There are obviously many more serious media oversights and points of de-emphasis, dealing with brutal repression of human and civil rights and anything that even looks as though it has a remote possibility of qualifying as dissidence. The Chinese made a lot of up-front promises to cool it with this kind of stuff during the Games, but from what I read I wouldn’t want to be in Beijing right now looking the least bit pissed off about anything. To their credit, NBC did run a piece on how Chinese officials put a huge farming population on the brink of starvation by using their water to fill the dried-out stream bed that is the Olympic rowing venue. Meanwhile, despite China’s vaunted great economic leap forward, the World Bank estimates that 300 million of its people still live in poverty, i.e., on less than $1 per day. (By way of contrast, the compassionate souls who make China’s welfare policies think you can get by just fine on $.25 per day.) The plain and simple fact is that the explosive technological breakthroughs of the last half century have made it possible for countries to leapfrog ahead and grab the economic momentum from other nations that allowed themselves to get distracted occasionally along the way by concerns about developing their societies and institutions along with their economies.

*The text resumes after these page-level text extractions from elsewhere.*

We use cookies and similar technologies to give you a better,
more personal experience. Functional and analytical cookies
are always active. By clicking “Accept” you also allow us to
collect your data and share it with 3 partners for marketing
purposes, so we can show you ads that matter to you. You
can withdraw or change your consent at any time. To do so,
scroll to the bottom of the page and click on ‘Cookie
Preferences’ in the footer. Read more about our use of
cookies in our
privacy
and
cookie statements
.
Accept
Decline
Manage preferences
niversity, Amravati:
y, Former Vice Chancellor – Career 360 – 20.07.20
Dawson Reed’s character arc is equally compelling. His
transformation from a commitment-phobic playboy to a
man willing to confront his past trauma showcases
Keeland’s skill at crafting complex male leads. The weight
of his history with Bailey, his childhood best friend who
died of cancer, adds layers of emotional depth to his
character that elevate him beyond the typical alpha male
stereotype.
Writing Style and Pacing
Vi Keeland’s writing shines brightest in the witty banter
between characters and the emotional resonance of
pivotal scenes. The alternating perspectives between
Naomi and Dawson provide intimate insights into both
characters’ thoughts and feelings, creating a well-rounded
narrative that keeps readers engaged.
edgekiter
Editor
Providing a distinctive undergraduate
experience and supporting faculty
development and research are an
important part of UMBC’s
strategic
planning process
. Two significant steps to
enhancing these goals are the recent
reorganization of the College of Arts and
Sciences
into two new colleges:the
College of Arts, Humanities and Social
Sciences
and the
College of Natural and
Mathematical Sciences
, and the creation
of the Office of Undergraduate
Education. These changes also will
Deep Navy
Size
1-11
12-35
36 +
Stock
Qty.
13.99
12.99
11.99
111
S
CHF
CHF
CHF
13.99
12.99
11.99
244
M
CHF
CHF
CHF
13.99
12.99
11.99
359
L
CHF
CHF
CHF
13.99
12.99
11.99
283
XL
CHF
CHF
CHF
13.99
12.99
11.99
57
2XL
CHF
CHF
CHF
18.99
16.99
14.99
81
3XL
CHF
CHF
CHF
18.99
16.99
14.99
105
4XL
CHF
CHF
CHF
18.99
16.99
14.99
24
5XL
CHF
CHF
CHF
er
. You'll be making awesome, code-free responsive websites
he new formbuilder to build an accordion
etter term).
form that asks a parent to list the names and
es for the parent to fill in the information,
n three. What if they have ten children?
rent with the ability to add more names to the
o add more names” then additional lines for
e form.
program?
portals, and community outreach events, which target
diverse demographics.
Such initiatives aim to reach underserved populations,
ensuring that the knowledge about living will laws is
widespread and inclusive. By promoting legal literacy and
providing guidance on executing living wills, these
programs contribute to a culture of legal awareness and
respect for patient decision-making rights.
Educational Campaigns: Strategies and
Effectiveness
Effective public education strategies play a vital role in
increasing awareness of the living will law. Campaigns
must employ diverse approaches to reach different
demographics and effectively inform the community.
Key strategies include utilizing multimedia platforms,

Back in the ‘50s when the Russkies were scaring the hell out of us with their nuclear missiles and bombs and beating our butts in the space race, a good chunk of their population was still standing in line all day to buy beets. China has gone them one better and then some, and they have had a lot of help from us very truly. The Chinese are the world’s largest holder of foreign financial reserves, and the value of their U.S. holdings is currently nudging up toward a trillion bucks. Much of that is in U.S. Treasury notes, and as James Fallows observes, it is as if every American in the past ten years or so has borrowed $4,000 from someone in China.

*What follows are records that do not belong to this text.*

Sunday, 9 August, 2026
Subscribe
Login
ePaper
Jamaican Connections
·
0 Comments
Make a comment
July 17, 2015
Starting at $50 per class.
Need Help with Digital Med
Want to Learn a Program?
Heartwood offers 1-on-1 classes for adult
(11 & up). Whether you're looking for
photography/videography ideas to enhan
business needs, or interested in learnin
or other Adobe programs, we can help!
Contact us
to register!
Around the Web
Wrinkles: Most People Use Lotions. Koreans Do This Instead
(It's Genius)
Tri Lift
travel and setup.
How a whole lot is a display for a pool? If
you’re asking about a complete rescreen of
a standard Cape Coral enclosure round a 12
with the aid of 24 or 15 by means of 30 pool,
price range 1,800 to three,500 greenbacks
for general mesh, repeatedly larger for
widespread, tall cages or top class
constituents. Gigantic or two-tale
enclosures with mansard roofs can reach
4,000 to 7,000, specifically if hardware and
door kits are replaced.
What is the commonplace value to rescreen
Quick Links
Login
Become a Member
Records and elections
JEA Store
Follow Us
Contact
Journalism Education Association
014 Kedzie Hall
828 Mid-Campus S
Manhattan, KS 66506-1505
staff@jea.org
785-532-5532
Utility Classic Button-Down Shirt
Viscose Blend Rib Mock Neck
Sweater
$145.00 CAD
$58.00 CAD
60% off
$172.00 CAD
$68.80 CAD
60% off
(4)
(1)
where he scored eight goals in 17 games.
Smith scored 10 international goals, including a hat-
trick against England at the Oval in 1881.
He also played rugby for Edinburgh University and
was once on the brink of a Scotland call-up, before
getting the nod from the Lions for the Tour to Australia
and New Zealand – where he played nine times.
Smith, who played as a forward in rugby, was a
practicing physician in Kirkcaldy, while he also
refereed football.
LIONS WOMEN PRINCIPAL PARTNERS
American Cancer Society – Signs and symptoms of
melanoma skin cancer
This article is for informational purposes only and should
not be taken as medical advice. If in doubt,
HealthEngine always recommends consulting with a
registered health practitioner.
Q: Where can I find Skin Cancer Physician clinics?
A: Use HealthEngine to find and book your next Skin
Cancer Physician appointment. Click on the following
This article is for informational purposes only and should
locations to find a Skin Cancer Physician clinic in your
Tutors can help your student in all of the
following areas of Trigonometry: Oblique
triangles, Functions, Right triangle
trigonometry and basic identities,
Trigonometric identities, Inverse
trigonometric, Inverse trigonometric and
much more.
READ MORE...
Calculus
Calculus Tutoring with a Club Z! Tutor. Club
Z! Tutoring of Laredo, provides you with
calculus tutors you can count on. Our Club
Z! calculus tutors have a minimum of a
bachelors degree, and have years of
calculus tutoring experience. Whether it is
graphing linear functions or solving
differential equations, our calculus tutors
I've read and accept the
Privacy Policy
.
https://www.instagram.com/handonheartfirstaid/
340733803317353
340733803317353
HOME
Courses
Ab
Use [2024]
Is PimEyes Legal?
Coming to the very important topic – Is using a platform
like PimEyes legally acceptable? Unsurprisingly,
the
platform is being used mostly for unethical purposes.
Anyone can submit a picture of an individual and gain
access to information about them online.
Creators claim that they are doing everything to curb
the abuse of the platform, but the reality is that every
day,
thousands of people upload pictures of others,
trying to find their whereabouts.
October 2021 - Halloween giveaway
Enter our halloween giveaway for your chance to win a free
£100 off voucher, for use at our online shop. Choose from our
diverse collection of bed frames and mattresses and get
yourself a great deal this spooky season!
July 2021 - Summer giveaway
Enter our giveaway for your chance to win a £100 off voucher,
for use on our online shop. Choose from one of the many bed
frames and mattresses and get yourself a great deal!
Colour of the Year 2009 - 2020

Asked about a potential boycott of the Opening Ceremonies to protest China’s human rights violations Barack Obama suggested that American reluctance to come down harder on this issue boiled down to “It’s very hard to tell your banker that he’s wrong.” Especially, I might add, when the banker’s investment in you hasn’t paid off all that well recently. So, what’s the big deal with a few tortured and slain dissidents or a few million people allowed to teeter on the brink of starvation when the responsible entity can pretty much pull the plug on your already dimming economic bulb? For that matter, anyone struck by seeing Bush yuck it up with his “great guy” buddy Vlad Putin while the former’s tanks rolled into Georgia (Quick Sonny, organize a prayer meetin!) need only think about whose feet are on our oil hose. One thing’s for sure, if ol’ Tom Sawyer had just had a little cash or a few oil wells, he’d have had an even bigger crowd of people eager to undertake whatever whitewashing project he had in mind.